_EXCERPT TO READ_.
[Coding Made Simple] Buy/Sell stock with at most K transactions to maximize profit

Given an array of length n that stores a stock's price in n consecutive days,  Buy/Sell stock with at most K transactions to maximize profit.

You must finish one transcation before you start the next transcation.

For some given prices of consecutive days prices[0 ~ i], on day i, we can either finish the last transcation by selling at prices[i], 

or we do not have any transcations happening on day i.

f(i, k) = max of {f(i - 1, k),   max of {prices[i] - prices[j] + f(j, k - 1),  j is from day 0 to day i - 1} }

since one transcation muse be finished before the next one starts, it means if we finish the kth transcation on day i, all the previous k - 1 transcations must happen before day i, excluding day i.

_MATERIAL PROVIDED_.

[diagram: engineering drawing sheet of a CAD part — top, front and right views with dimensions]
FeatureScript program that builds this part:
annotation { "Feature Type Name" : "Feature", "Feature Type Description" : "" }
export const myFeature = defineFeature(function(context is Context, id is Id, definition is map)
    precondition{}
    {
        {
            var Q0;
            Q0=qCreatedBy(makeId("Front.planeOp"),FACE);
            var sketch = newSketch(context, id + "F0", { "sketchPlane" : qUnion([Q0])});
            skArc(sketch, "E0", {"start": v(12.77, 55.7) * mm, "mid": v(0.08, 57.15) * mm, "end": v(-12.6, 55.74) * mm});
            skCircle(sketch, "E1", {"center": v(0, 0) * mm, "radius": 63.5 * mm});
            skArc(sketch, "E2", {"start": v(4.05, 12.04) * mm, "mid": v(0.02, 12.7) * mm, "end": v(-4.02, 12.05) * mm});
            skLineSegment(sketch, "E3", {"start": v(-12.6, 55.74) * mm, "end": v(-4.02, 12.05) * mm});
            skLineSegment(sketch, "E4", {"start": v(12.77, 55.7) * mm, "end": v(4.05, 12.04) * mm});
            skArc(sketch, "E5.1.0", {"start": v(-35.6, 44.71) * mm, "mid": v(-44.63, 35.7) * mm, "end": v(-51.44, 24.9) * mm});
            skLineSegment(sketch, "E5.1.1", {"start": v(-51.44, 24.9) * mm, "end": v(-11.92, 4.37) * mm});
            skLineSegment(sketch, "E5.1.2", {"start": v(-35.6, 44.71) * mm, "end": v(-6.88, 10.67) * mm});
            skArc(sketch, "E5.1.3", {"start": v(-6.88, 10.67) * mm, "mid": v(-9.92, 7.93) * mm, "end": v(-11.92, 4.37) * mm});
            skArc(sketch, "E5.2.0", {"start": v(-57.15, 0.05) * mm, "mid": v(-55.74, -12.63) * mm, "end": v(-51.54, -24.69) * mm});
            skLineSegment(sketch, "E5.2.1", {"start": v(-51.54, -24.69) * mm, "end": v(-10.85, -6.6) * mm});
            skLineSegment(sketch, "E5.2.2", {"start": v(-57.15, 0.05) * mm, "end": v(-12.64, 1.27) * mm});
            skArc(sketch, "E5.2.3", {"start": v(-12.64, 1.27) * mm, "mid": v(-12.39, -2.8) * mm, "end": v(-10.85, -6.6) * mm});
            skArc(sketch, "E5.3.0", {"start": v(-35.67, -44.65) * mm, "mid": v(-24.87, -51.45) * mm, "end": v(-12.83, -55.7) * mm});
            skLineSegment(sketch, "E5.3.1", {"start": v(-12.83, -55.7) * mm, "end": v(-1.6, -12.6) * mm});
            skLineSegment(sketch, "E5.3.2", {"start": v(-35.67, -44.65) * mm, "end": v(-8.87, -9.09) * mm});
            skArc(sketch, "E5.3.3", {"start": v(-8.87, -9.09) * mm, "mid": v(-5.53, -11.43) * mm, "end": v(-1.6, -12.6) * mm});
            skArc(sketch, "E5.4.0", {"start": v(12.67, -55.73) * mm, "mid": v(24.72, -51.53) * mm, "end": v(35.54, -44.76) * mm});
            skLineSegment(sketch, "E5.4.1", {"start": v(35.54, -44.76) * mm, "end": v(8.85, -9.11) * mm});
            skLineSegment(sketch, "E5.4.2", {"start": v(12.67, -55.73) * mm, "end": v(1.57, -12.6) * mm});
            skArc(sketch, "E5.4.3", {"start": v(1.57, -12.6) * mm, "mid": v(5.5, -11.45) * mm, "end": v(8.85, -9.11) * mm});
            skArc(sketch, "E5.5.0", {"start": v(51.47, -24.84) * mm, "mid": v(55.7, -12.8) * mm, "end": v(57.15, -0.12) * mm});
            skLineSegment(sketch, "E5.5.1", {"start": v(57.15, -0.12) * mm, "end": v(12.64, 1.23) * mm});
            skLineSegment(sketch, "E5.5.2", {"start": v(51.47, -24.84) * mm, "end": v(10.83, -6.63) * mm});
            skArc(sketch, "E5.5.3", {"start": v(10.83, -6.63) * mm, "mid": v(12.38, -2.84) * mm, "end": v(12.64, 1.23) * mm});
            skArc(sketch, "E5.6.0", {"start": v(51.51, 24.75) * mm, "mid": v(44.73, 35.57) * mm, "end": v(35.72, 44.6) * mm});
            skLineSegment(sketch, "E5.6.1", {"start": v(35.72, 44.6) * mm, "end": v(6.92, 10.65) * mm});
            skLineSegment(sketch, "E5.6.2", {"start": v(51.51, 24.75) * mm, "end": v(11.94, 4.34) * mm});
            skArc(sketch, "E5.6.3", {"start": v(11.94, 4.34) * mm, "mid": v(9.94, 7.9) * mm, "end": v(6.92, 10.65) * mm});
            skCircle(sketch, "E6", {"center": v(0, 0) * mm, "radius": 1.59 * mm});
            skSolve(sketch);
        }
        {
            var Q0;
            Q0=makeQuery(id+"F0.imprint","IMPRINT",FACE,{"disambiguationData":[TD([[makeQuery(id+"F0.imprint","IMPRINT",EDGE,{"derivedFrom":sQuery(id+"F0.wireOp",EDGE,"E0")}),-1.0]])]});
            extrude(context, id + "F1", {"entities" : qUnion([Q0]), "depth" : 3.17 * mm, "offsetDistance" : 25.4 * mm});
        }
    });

_GIVEN EXERCISE_. Summarize the stock-profit note in two sentences. The data have no connection to the stock-profit note.

_ANSWER TO THIS TASK_. The stock-profit note poses the problem of maximizing profit from a stock's prices over n consecutive days with at most K transactions, where one transaction must be finished before the next one starts. It gives a recurrence in which f(i, k) is the larger of f(i - 1, k), for when no transaction happens on day i, and the maximum of prices[i] - prices[j] + f(j, k - 1) over days j from 0 to i - 1, for when the kth transaction is finished by selling on day i and the previous k - 1 transactions all happen before day i.